- _GIVEN PASSAGE_
Sir William Taylor Money, FRS (c. 4 September 1769 – April 1834) was a Bombay Marine officer, merchant and politician. Serving as a captain in the Bombay Marine, he commanded several merchantmen before being appointed superintendent of the Marine, where he oversaw the protection of East India Company (EIC) shipping routes in the Indian Ocean. Money later became a director of the EIC and a member of parliament, contributing to British commercial policies, naval strategy and scientific exploration. Money Island is named in his honor.

==Early life==
He was the eldest son of Captain William Money of Wood End House, Walthamstow, a director of the East India Company for 1789–96, and Martha, the daughter of James Taylor.

==Career==
Money was commissioned in the Bombay Marine as a lieutenant on Rose in 1786 and in 1793 he became captain of the General Goddard belonging to Sir Robert Wigram, 1st Baronet, his father's business partner. After a successful initial voyage he was given the command of other Wigram ships including the Walthamstow. On his retirement from sea in 1801 he became the Marine Superintendent at Bombay, a post he held until 1813.

During this period he served as president of the Asiatic Society of Bombay from 1815. He also gave his name to Money Island in the Paracel Islands group in the South China Sea which was named after him by the British naval surveyor Daniel Ross.

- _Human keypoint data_
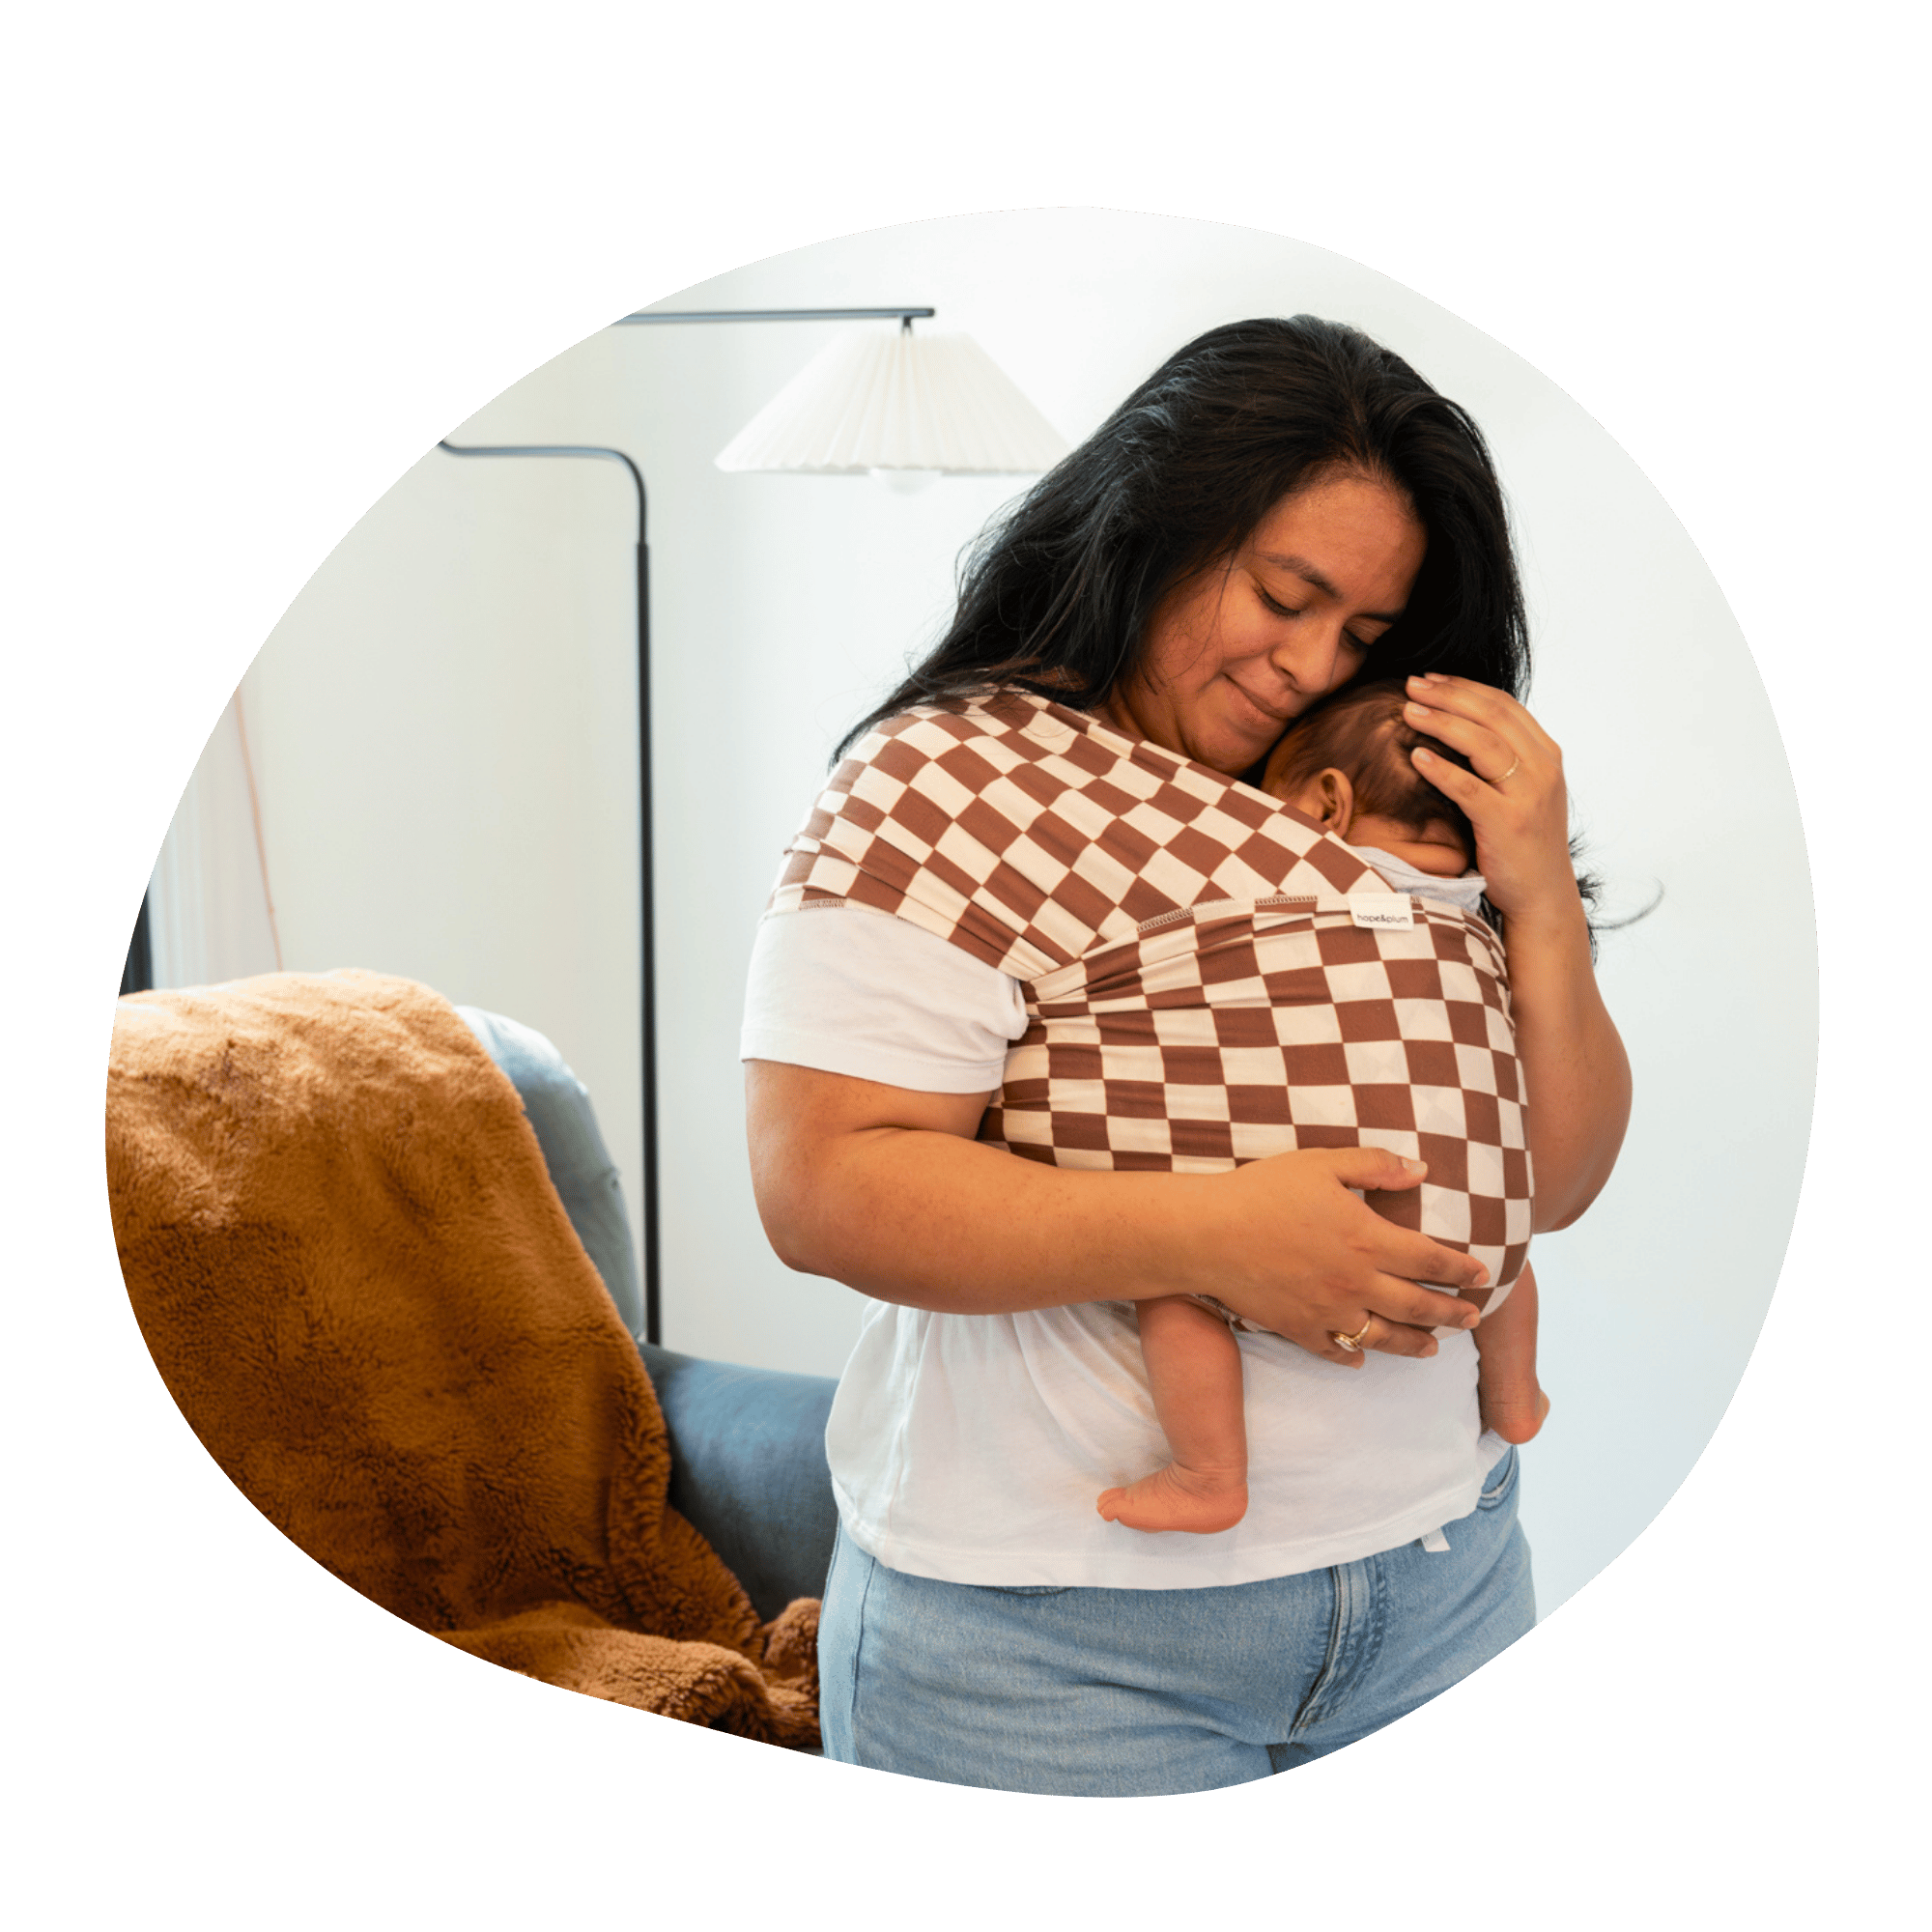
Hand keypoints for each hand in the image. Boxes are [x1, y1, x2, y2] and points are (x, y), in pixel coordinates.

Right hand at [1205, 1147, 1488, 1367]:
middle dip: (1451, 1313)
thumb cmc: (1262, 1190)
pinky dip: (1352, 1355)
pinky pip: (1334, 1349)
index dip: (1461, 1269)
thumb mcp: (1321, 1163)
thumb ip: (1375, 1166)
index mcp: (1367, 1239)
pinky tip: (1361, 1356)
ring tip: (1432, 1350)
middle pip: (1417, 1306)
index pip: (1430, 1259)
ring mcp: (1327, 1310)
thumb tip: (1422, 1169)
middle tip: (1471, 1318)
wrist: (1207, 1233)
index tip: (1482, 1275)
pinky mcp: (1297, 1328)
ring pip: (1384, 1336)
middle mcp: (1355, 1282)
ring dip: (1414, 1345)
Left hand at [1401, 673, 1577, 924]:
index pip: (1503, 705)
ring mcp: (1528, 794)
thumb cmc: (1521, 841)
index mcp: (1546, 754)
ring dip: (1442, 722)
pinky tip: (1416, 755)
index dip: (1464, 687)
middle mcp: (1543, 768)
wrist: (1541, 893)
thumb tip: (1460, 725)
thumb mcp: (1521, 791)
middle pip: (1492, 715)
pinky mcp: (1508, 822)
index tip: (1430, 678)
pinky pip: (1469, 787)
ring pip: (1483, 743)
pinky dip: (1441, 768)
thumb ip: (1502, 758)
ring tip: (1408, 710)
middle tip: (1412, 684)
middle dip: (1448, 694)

- _QUESTIONS_
**A.** Translate this sentence from the passage about William Taylor Money into Spanish: "Money Island is named in his honor."
**B.** Write out the passage about William Taylor Money from "During this period" up to and including "surveyor Daniel Ross.", word for word.

- _ANSWERS BY ITEM_
**A.** La isla Money lleva ese nombre en su honor.

**B.**
During this period he served as president of the Asiatic Society of Bombay from 1815. He also gave his name to Money Island in the Paracel Islands group in the South China Sea which was named after him by the British naval surveyor Daniel Ross.